LOVE NEVER FAILS


"I have heard you urge people to keep on telling God, time and again, ‘I love you!’ I love you! I love you!’ Don’t you think God would be tired of listening to the same words?” a young man asked.
I said to him, “How many times did you tell your girlfriend today that you loved her?”
“Many times.”
“And how many times did you tell her yesterday?”
“Very many times.”
“And the day before?”
“Times without number.”
“Does she not feel tired of listening to the same words, again and again?”
“No,” answered the young man. “She rejoices to hear those words, every time I tell her.”
“You have answered your own question,” I said to him quietly (J. P. Vaswani, The Good You Do Returns, p. 81).

Experience of Love

Love is an everlasting spirit in human heart. The desire to love and be loved is eternal. Every human being, from a new born child to an elderly person, from birth to death, has a desire for love and a capacity to love. The desire for love seems never filled; and the capacity to love seems never adequate. We can never have enough love, and we also can never love adequately. There is always a desire for more. The more we love the better we understand the meaning of love; and a better lover we become.

We can never sufficiently describe the meaning of love either. I often ask an engaged couple to describe for me the love they have for their fiancé in order to help me understand how much they love each other; and how can they be so confident to commit to love each other forever. The best they can say is, “We just feel right with each other.” And ask them, “What happens when you do not feel right with each other?” They say, “We just have to make it right again!”

Our love is always not enough, inadequate and imperfect, and we always need to make it fit and right again and again; because our love now is only a reflection of the True Love. St. Paul explains, “At present we see indistinctly, as in a mirror, but face to face. At present I know partially; then I shall know fully, as I am fully. “So Faith, Hope and Love remain, these three; but the greatest of these is LOVE.” We can only see and understand love fully when we come face to face with God, the TRUE LOVE.
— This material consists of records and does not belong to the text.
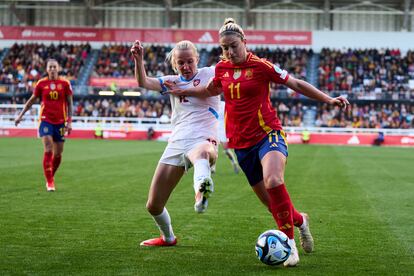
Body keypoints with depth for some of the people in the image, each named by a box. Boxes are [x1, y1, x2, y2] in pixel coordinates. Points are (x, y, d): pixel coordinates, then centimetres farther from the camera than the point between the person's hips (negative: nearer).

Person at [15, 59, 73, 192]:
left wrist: (69, 121, -3)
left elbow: (70, 103, 4)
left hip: (60, 122, 1)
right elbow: (32, 100, 12)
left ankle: (51, 176, 28)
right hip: (45, 121, -1)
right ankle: (49, 182, -9)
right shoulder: (41, 83, 1)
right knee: (48, 150, -14)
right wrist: (21, 115, 11)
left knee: (58, 153, 5)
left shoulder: (65, 83, 0)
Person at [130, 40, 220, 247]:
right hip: (176, 143, 5)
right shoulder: (173, 81, 16)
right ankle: (168, 237, 36)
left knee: (201, 152, -47)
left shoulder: (209, 74, 7)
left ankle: (202, 191, -79)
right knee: (153, 206, 6)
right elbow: (144, 83, 0)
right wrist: (138, 60, -17)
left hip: (202, 140, -5)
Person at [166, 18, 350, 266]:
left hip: (268, 134, -5)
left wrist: (329, 99, -10)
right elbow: (212, 90, 30)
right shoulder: (221, 69, 7)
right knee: (274, 203, 6)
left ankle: (290, 243, -25)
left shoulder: (260, 66, -8)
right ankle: (300, 221, 38)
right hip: (242, 144, 5)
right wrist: (184, 92, 24)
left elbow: (297, 84, -4)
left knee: (273, 181, -34)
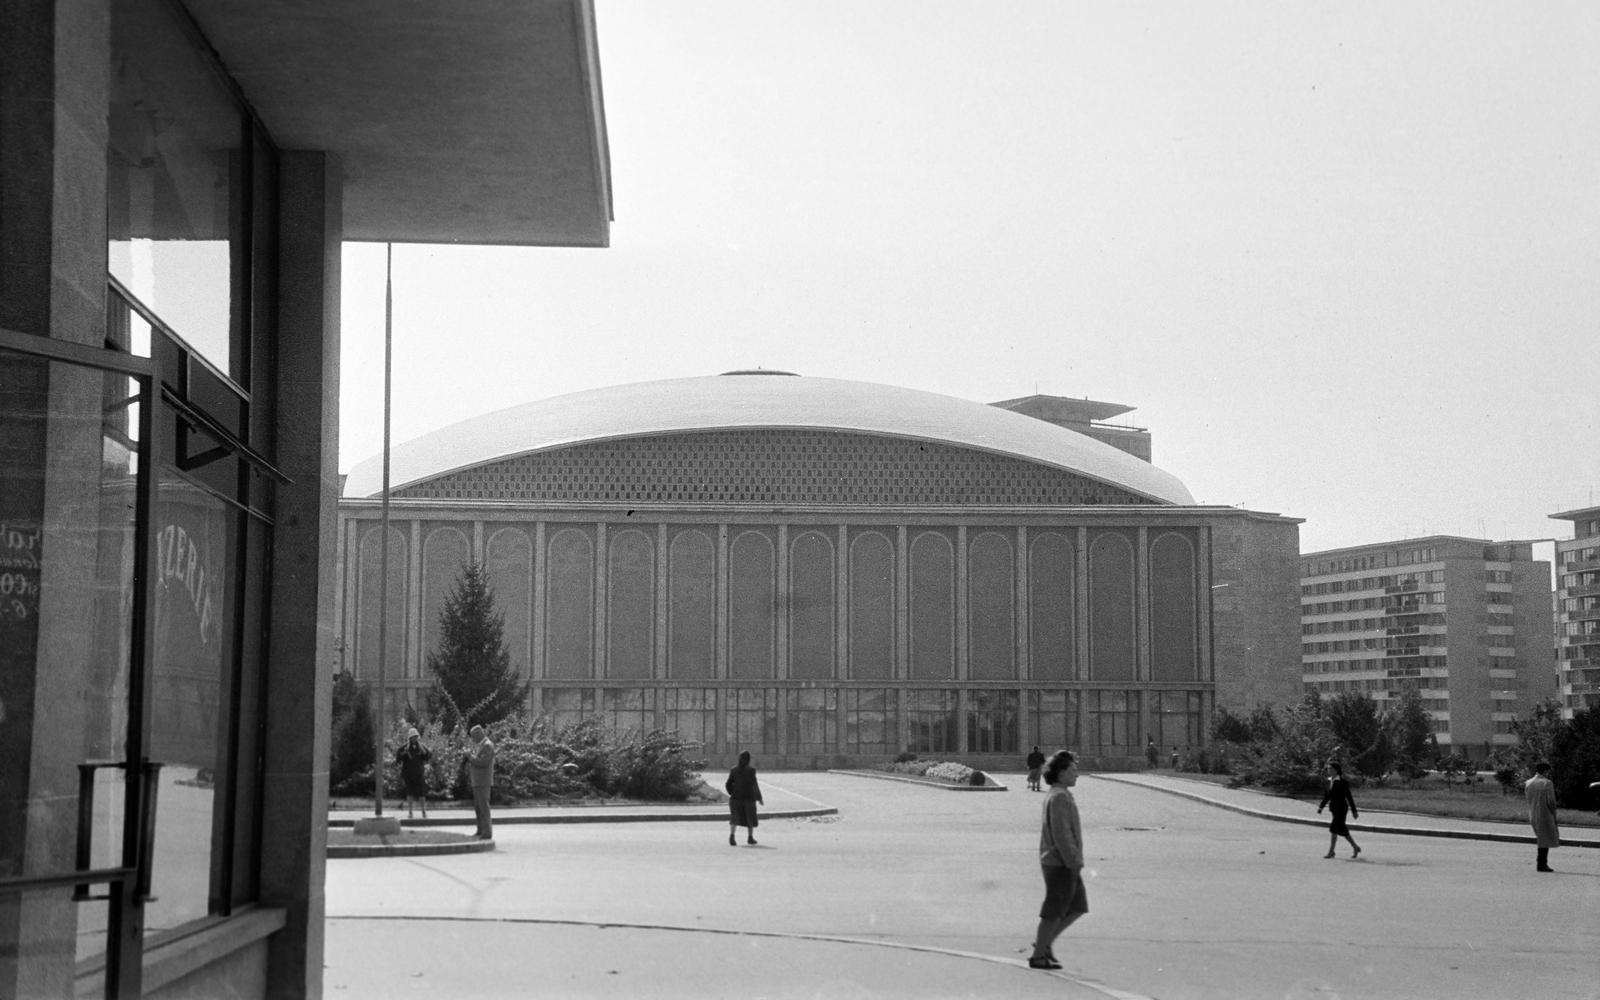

Normally, we want to love; we are motivated to love; and we actually commit to love someone only when we see that person is valuable to us. Husband and wife commit themselves to love each other because they see and share the common values in each other. Friendships develop because of common values; friendship stop when we do not see the values in it. Marriage ends in separation and divorce when spouses no longer see the value to stay; or the cost to stay is too much to bear. In the Gospel’s reading, the Jews reject Jesus because they do not agree with Jesus’ teaching and values. They do not see eye to eye with Jesus. They are not filled with love but filled with fury. They want to kill Him. There is an absence of love in them. This absence of love leads to destructive behaviors.

Lesson of Love

In the Broadway play, “A Raisin in the Sun,” a father dies survived by his wife, a son and a daughter. Each has a different idea on how to use the father’s inheritance.
The widow wants to buy a new home.
The daughter sees it as her opportunity to go to medical school.
The son wants to go in business with a friend.
“Don’t you see,” he says to his mother and sister, “if I take this money to invest, I can do all these things for both of you.”
So the son gets the money, gives it to the friend, but the friend absconds with it: skips town. And the son has the difficult task of telling his mother and sister that all the money is lost. The mother responds sympathetically.
She rubs his neck and says, “Honey, I know you feel so bad.”
Whereupon, the sister says, “How can you love him with what he has done? He doesn’t deserve to be loved. He doesn’t deserve any love.”
To which the mother replies, “Honey, when do you think is the time to love somebody?”
“Is it when they get a big promotion?”
“Is it when they’re successful? “
“Is it when all their investments pay off?”
“Is that the time you love somebody?”
“Honey, the time to love someone is when they’re down-and-out. The time to love someone is when they’ve made a mistake in their life and they feel bad. The time to love somebody is when they have nobody to reach out to. The time to love somebody is when life has whipped and beaten them. That’s the time to love somebody.”